Sorry if this is a bit long winded. :P
- --
- --FastLizard4 (
http://en.wikipedia.org/wiki/User:FastLizard4)
MuZemike wrote:
I was thinking, after the talk about
http://en.wikipedia.org/wiki/Wikipedia:Vandal_fighters which doesn't
terribly look like it's going anywhere, why don't we possibly "bundle"
a
few of the other userrights into one, such as my proposal below:
User right: "Superuser"
Rights included: rollback, autopatrolled, reviewer, accountcreator
As far as who would grant/revoke such a right, I would personally want
bureaucrats to do that job, as that is their natural-given right as
bureaucrats (to grant/revoke userrights).

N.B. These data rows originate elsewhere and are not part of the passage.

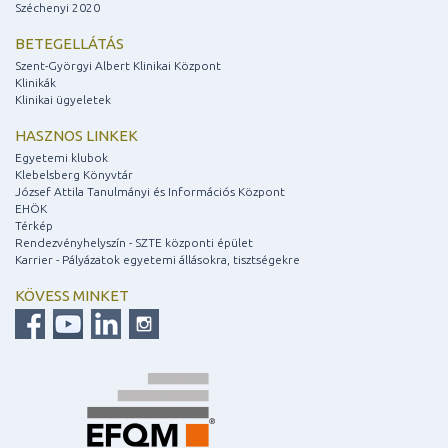
Széchenyi 2020
BETEGELLÁTÁS
Szent-Györgyi Albert Klinikai Központ
Klinikák
Klinikai ügyeletek
HASZNOS LINKEK
Egyetemi klubok
Klebelsberg Könyvtár
József Attila Tanulmányi és Információs Központ
EHÖK
Térkép
Rendezvényhelyszín - SZTE központi épület
Karrier - Pályázatok egyetemi állásokra, tisztségekre
KÖVESS MINKET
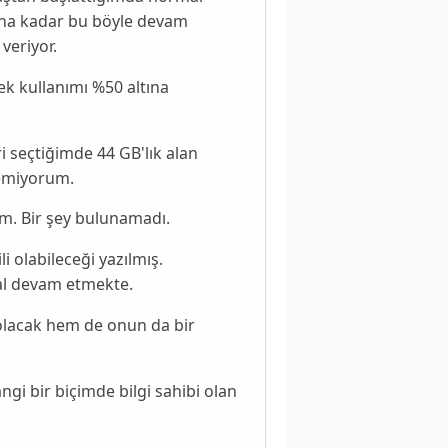
lana kadar bu böyle devam
veriyor.
k kullanımı %50 altına
i seçtiğimde 44 GB'lık alan
öremiyorum.
ım. Bir şey bulunamadı.
i olabileceği yazılmış.
al devam etmekte.
olacak hem de onun da bir
i bir biçimde bilgi sahibi olan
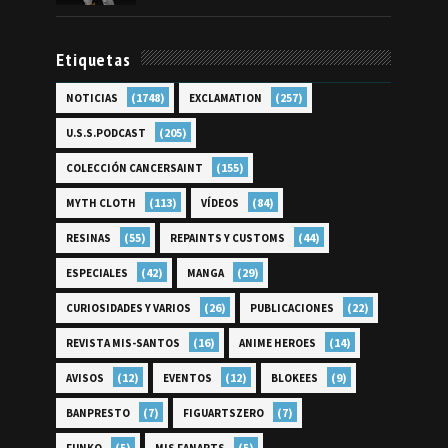
Etiquetas
(1748)
(257)
NOTICIAS
EXCLAMATION
(205)
U.S.S.PODCAST
(155)
COLECCIÓN CANCERSAINT
(113)
(84)
MYTH CLOTH
VÍDEOS
(55)
(44)
RESINAS
REPAINTS Y CUSTOMS
(42)
(29)
ESPECIALES
MANGA
(26)
(22)
CURIOSIDADES Y VARIOS
PUBLICACIONES
(16)
(14)
REVISTA MIS-SANTOS
ANIME HEROES
(12)
(12)
(9)
AVISOS
EVENTOS
BLOKEES
(7)
(7)
BANPRESTO
FIGUARTSZERO
(5)
(5)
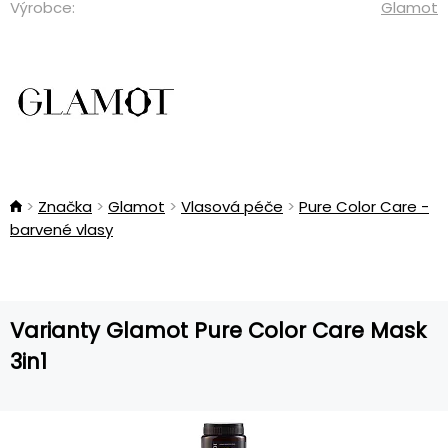
Výrobce:
Glamot
Značka
Glamot
Vlasová péče
Pure Color Care -
barvené vlasy
Varianty Glamot Pure Color Care Mask
3in1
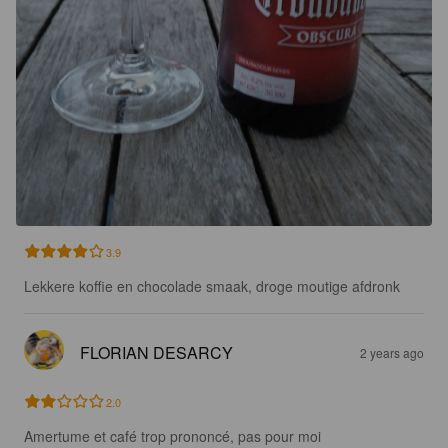
3.9
Lekkere koffie en chocolade smaak, droge moutige afdronk
FLORIAN DESARCY
2 years ago
2.0
Amertume et café trop prononcé, pas pour moi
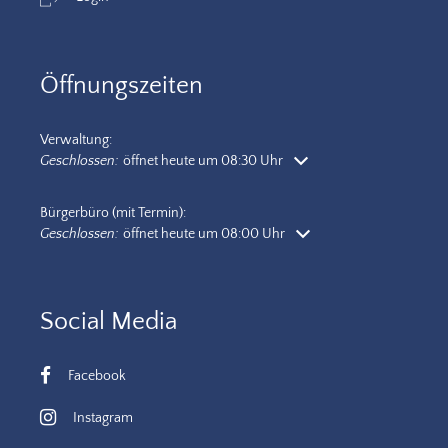
Öffnungszeiten
Verwaltung:
Klicken, um weitere Öffnungs- oder Schließzeiten auszublenden
Geschlossen:
öffnet heute um 08:30 Uhr
Bürgerbüro (mit Termin):
Klicken, um weitere Öffnungs- oder Schließzeiten auszublenden
Geschlossen:
öffnet heute um 08:00 Uhr
Social Media
Facebook
Instagram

Some pros and cons that I forsee:
Pros: Consolidating userrights, increasing transparency for those are
not wiki-experts, less stuff for sysops to do, less confusion
Cons: Abuse of one of the tools like rollback (as with sysops), trend
seems to be for "unbundling" rights instead of "bundling", updating
those users who aren't around anymore, dispute on procedures to grant
this (i.e. simple request, "requests for adminship"-type voting, etc.)
I'm throwing this out here to see what people would think. Any thoughts?